#### Required action
Exactly and only the lines from the first entry through the line with "개발자 박지후 입니다!" should be copied, both ends included, with no pictures.

Data excerpts
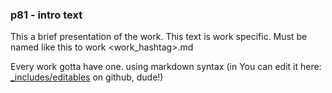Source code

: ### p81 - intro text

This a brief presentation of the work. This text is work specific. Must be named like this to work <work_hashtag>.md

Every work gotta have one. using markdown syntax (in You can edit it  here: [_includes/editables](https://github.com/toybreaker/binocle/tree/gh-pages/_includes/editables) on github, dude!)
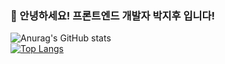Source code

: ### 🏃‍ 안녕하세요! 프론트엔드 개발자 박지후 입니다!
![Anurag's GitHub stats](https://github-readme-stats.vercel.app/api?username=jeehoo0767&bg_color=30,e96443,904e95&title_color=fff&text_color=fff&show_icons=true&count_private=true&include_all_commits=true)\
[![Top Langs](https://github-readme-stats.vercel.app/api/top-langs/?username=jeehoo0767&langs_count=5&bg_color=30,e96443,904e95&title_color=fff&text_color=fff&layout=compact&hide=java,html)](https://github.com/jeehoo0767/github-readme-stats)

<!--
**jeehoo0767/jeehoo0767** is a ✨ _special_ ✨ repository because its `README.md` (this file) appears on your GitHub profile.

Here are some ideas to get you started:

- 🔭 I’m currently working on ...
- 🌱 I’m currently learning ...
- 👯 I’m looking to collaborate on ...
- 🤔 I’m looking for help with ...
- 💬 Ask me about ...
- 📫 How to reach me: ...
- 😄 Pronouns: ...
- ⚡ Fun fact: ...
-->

#### Finished task
Source code

: ### p81 - intro text

This a brief presentation of the work. This text is work specific. Must be named like this to work <work_hashtag>.md

Every work gotta have one. using markdown syntax (in You can edit it  here: [_includes/editables](https://github.com/toybreaker/binocle/tree/gh-pages/_includes/editables) on github, dude!)
Source code

: ### 🏃‍ 안녕하세요! 프론트엔드 개발자 박지후 입니다!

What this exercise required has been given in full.